INPUT DATA Start Marker

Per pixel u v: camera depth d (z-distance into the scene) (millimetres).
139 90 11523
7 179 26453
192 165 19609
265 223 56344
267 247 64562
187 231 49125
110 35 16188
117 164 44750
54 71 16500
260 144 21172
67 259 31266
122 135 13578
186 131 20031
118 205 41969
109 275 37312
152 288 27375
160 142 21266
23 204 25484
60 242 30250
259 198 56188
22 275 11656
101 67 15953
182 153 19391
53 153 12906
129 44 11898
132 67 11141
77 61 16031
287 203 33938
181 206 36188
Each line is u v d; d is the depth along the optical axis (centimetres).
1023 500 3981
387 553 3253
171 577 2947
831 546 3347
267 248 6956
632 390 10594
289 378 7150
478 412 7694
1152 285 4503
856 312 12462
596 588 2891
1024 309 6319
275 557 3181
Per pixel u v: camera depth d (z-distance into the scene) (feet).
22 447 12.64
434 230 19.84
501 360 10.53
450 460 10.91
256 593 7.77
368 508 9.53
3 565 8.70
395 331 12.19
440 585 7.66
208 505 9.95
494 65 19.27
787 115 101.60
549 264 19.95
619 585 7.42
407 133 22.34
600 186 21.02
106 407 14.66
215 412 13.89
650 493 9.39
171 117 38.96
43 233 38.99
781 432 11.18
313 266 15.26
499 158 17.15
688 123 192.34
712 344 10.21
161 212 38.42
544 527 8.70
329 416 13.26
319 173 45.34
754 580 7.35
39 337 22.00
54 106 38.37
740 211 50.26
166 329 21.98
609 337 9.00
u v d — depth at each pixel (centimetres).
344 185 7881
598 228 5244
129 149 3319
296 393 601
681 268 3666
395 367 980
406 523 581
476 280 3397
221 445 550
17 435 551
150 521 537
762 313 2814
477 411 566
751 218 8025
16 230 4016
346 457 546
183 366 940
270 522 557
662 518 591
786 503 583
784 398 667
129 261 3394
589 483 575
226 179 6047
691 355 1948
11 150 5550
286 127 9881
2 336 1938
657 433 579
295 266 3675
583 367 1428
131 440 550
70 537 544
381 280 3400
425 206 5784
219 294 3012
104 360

INPUT DATA End Marker

YOUR ASSIGNMENT:
All entries should be given again precisely as they appear above.

EXERCISE SOLUTION:
Per pixel u v: camera depth d (z-distance into the scene) (millimetres).
139 90 11523
7 179 26453
192 165 19609
265 223 56344
267 247 64562
187 231 49125
110 35 16188
117 164 44750
54 71 16500
260 144 21172
67 259 31266
122 135 13578
186 131 20031
118 205 41969
109 275 37312
152 288 27375
160 142 21266
23 204 25484
60 242 30250
259 198 56188
22 275 11656
101 67 15953
182 153 19391
53 153 12906
129 44 11898
132 67 11141
77 61 16031
287 203 33938
181 206 36188
Each line is u v d; d is the depth along the optical axis (centimetres).
1023 500 3981
387 553 3253
171 577 2947
831 546 3347
267 248 6956
632 390 10594
289 378 7150
478 412 7694
1152 285 4503
856 312 12462
596 588 2891
1024 309 6319
275 557 3181
Per pixel u v: camera depth d (z-distance into the scene) (feet).
22 447 12.64
434 230 19.84
501 360 10.53
450 460 10.91
256 593 7.77
368 508 9.53
3 565 8.70
395 331 12.19
440 585 7.66
208 505 9.95
494 65 19.27
787 115 101.60
549 264 19.95
619 585 7.42
407 133 22.34
600 186 21.02
106 407 14.66
215 412 13.89
650 493 9.39
171 117 38.96
43 233 38.99
781 432 11.18
313 266 15.26
499 158 17.15
688 123 192.34
712 344 10.21
161 212 38.42
544 527 8.70
329 416 13.26
319 173 45.34
754 580 7.35
39 337 22.00
54 106 38.37
740 211 50.26
166 329 21.98
609 337 9.00
u v d — depth at each pixel (centimetres).
344 185 7881
598 228 5244
129 149 3319
296 393 601
681 268 3666
395 367 980
406 523 581
476 280 3397
221 445 550
17 435 551
150 521 537
762 313 2814
477 411 566
751 218 8025
16 230 4016
346 457 546
183 366 940
270 522 557
662 518 591
786 503 583
784 398 667
129 261 3394
589 483 575
226 179 6047
691 355 1948
11 150 5550
286 127 9881
2 336 1938
657 433 579
295 266 3675
583 367 1428
131 440 550
70 537 544
381 280 3400
425 206 5784
219 294 3012
104 360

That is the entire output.